Like other lending protocols, Comet provides supply and borrow rates so that users are incentivized either to repay their borrows or supply the base asset to the protocol. These rates are managed by function curves that use two different slope parameters depending on the current interest value and the value of a kink parameter. The protocol also cuts out a certain amount of a supplier’s earned interest for the reserve. The reserve is the historical supply interest put aside and managed by the protocol itself. The protocol has a global parameter targetReserves which is meant to be an important factor in liquidations as we will see in a moment.
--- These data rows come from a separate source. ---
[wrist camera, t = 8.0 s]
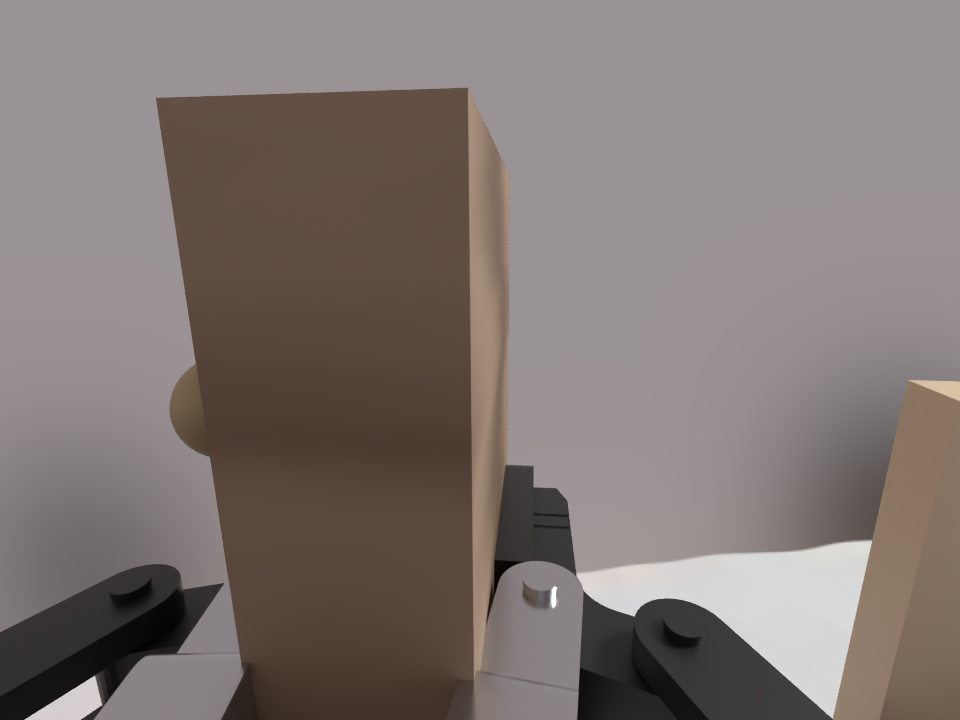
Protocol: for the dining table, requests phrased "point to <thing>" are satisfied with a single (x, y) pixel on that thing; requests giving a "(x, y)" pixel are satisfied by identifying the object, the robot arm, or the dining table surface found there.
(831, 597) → the dining table surface
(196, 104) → the door panel
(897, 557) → the cabinet frame
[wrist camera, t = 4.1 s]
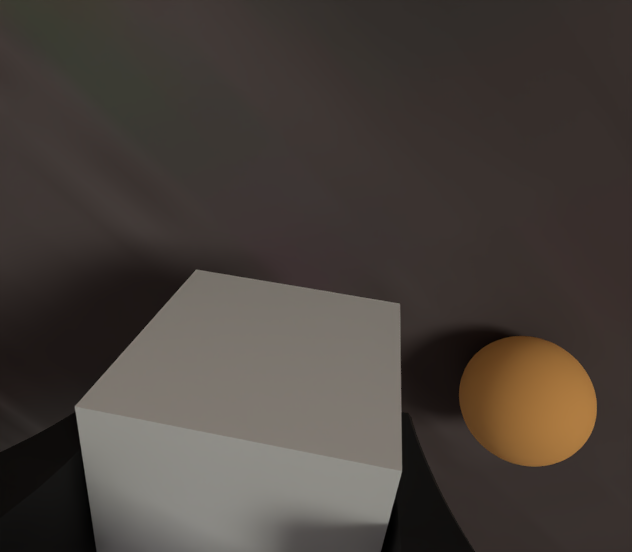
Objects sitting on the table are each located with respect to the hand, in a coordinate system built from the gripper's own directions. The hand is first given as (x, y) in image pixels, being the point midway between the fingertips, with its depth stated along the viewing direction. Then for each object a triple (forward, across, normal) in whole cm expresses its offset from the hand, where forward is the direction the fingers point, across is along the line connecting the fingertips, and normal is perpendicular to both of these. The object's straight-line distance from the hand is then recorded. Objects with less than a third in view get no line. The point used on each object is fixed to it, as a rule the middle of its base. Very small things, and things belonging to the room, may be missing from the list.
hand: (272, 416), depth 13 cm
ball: (+6, -9, +2) cm, 11 cm away
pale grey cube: (+2, 0, 0) cm, 2 cm away
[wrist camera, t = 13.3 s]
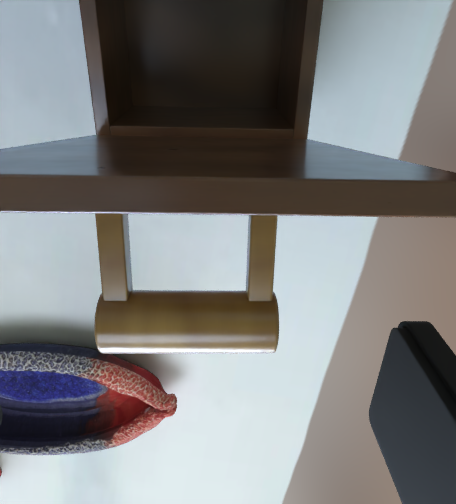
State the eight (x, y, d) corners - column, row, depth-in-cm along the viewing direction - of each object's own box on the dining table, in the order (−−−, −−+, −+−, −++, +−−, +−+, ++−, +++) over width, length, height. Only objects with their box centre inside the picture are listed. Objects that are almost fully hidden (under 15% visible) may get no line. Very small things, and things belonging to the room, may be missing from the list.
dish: (-111, 324, 42) (-149, 357, 38) (180, 336, 44) (177, 369, 40) (-71, 422, 50) (-99, 460, 45) (177, 429, 52) (174, 465, 47)
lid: (-159, 171, 8) (-93, 398, 10) (498, 181, 8) (447, 395, 10) (94, 135, 25) (101, 220, 26) (308, 139, 25) (301, 222, 27)
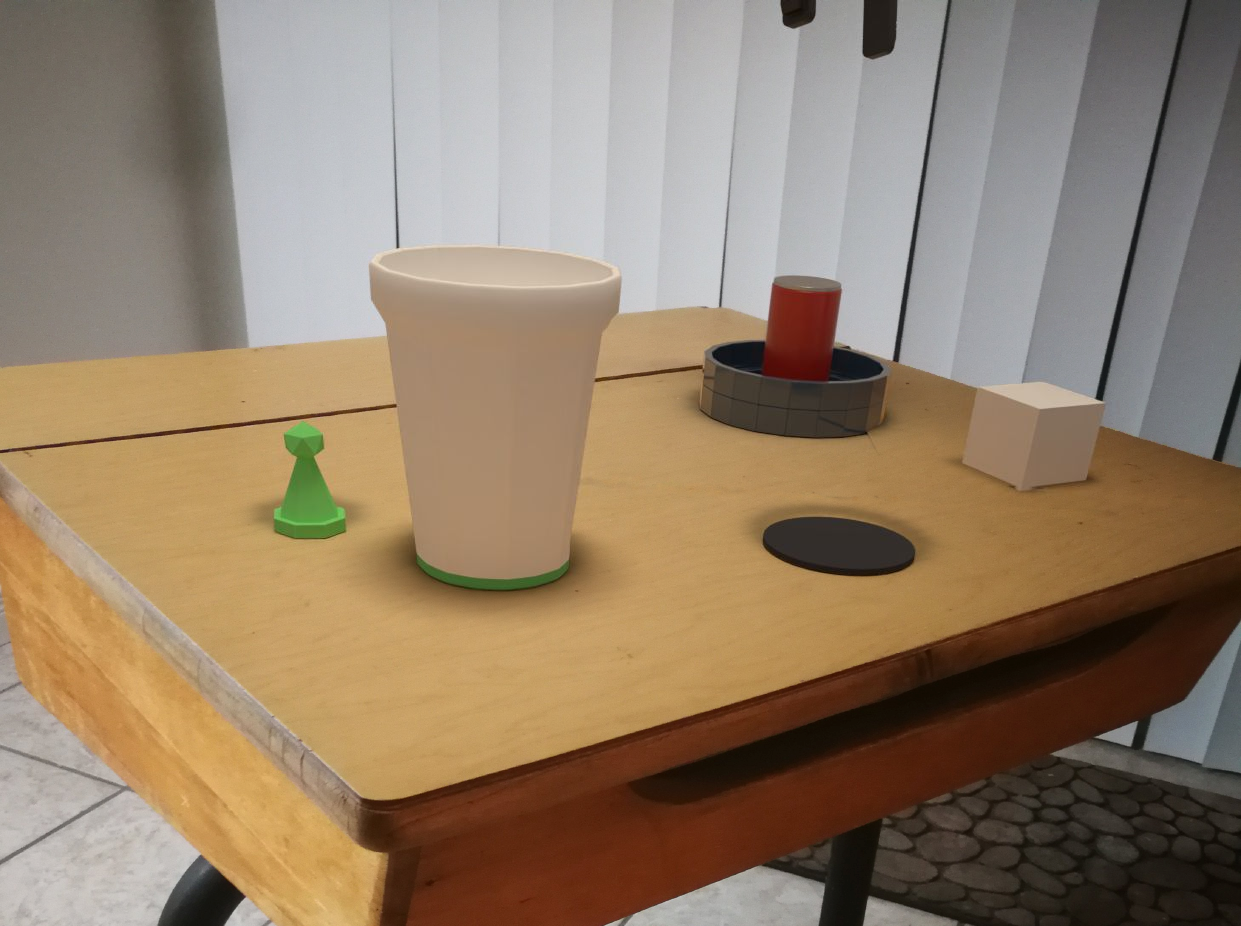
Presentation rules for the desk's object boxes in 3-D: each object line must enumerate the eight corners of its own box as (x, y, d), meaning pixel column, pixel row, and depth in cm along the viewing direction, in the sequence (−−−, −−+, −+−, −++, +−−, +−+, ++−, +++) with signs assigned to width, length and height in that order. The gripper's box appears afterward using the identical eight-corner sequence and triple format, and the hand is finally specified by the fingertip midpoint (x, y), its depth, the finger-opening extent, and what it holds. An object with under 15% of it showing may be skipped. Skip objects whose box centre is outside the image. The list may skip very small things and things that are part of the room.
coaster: (900, 527, 81) (901, 521, 81) (927, 579, 74) (928, 573, 74) (756, 518, 81) (757, 512, 81) (769, 570, 74) (770, 563, 73)
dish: (865, 402, 108) (875, 346, 106) (894, 451, 96) (905, 388, 94) (695, 392, 108) (700, 334, 105) (703, 439, 96) (709, 375, 93)
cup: (453, 622, 65) (451, 294, 57) (340, 545, 73) (324, 248, 65) (650, 579, 71) (674, 279, 63) (526, 513, 80) (532, 239, 71)
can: (819, 405, 104) (837, 277, 99) (827, 423, 99) (847, 289, 94) (754, 401, 104) (769, 273, 99) (759, 418, 99) (775, 285, 94)
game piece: (360, 532, 75) (355, 427, 72) (289, 543, 73) (281, 434, 70) (329, 510, 78) (324, 407, 75) (260, 520, 76) (251, 415, 73)
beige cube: (1083, 491, 90) (1106, 402, 87) (1018, 500, 88) (1040, 409, 84) (1022, 466, 95) (1042, 380, 91) (959, 473, 92) (977, 386, 89)
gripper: (824, -319, 75) (817, -5, 79) (961, -228, 85) (948, 50, 89) (728, -261, 81) (725, 31, 85) (866, -181, 90) (859, 79, 94)
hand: (839, 40), depth 87 cm, fingers open, 8 cm apart
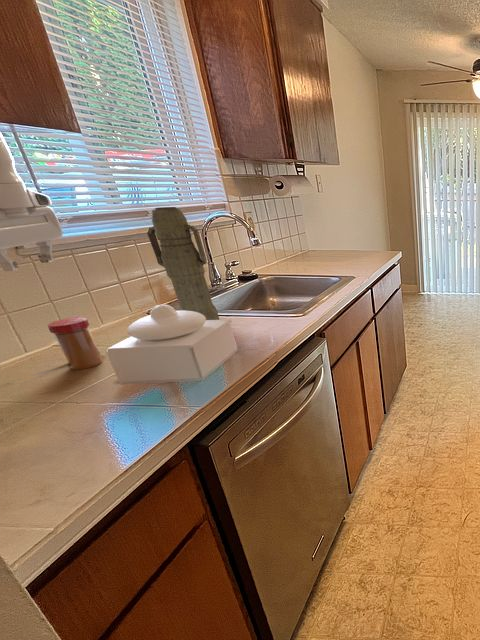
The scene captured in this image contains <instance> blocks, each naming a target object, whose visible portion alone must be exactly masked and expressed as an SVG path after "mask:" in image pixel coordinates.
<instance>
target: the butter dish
mask: <svg viewBox="0 0 480 640" xmlns="http://www.w3.org/2000/svg"><path fill="white" fill-rule="evenodd" d="M149 313H150V314H149V315H146V316H143V317H140V318H138V319H137V320H135V321H133V322H132V323H130V325H129V326H128V327H127V329H126V332H127V334H128V336H129V337H127V338H125V339H123V340H121V341H119V342H117V343H115V344H113V345H111V346H110V347H108V348H106V349H107V350H106V351H105V354H106V355H107V357H108V360H109V362H110V365H111V367H112V369H113V371H114V374H115V376H116V379H117V380H118V383H119V384H120V385H121V386H127V385H147V384H165V383H166V384H168V383H186V382H188V383H189V382H204V380H206V379H207V378H208V377H209V376H210V375H211V374H213V373H214V372H215V371H216V370H217V369H218V368H220V367H221V366H222V365H223V364H225V362H227V361H228V360H229V359H230V358H231V357H233V356H234V355H235V354H236V353H238V352H239V349H238V345H237V342H236V339H235V336H234V332H233V328H232V325H231V323H232V319H231V318H228V319H227V318H225V319H220V320H206V317H205V316H204V315H202V314H201V313H198V312H194V311H184V310H181V309H180V310H176V309H175V308H174V307H173V306H171V305H169V304H167V303H166V304H163V303H160V304H157V305H155V306H153V307H152V309H150V312H149Z"/></svg>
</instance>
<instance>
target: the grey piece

The Comet contract defines two conditions for a user position: – isBorrowCollateralized: will return true or false depending on whether the user liquidity is positive or not. Specifically, the liquidity is calculated as the sum between the value of the base asset deposits and the value of the collateral asset balances projected with the borrowCollateralFactor of each asset. If the liquidity happens to be greater than zero, then the user position is currently collateralized. – isLiquidatable: will return true or false if the liquidity is negative. This time the liquidity is calculated as the sum of base asset deposits and the sum of the collateral assets balances projected with the liquidateCollateralFactor.
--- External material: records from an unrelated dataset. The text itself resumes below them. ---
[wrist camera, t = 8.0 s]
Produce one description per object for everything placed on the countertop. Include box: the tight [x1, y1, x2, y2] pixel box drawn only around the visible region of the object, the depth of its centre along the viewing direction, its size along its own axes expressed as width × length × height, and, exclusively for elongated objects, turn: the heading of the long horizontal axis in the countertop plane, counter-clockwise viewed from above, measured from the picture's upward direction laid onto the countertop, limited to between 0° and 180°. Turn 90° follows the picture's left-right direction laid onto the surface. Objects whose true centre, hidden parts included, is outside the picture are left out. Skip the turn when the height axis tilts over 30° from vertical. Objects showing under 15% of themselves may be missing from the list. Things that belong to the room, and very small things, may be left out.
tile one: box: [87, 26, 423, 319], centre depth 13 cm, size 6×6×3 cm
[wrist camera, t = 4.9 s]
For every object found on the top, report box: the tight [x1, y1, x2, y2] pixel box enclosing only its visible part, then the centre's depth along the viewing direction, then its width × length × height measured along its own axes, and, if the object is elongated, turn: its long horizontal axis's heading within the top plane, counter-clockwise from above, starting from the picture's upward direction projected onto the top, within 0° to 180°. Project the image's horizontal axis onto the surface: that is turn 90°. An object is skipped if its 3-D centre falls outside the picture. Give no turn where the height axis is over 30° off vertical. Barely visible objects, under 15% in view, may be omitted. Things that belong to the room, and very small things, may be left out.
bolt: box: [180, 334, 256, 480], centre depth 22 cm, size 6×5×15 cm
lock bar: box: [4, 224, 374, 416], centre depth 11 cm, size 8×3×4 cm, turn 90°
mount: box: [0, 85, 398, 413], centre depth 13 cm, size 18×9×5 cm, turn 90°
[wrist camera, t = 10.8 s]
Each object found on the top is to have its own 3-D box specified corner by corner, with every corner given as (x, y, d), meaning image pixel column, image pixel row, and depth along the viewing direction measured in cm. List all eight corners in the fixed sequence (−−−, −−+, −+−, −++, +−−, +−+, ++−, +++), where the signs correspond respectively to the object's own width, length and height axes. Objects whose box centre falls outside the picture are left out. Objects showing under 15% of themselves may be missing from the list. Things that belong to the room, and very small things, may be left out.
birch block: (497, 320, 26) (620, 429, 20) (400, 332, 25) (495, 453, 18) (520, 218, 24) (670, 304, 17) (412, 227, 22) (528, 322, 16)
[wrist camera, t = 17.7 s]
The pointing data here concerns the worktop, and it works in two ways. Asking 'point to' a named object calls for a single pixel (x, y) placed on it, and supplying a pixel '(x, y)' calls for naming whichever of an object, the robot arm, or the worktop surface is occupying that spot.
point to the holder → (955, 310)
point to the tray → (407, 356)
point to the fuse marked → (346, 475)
This means that there’s also a third state, where a user position might be under collateralized but not liquidatable. This is given by the spread between borrowCollateralFactor and liquidateCollateralFactor. Notice that the latter is always greater than the former. In this intermediate position, the user will not be liquidated but they will not be able to borrow more of the base asset. The user can instead repay the borrow to bring the position to a safe state.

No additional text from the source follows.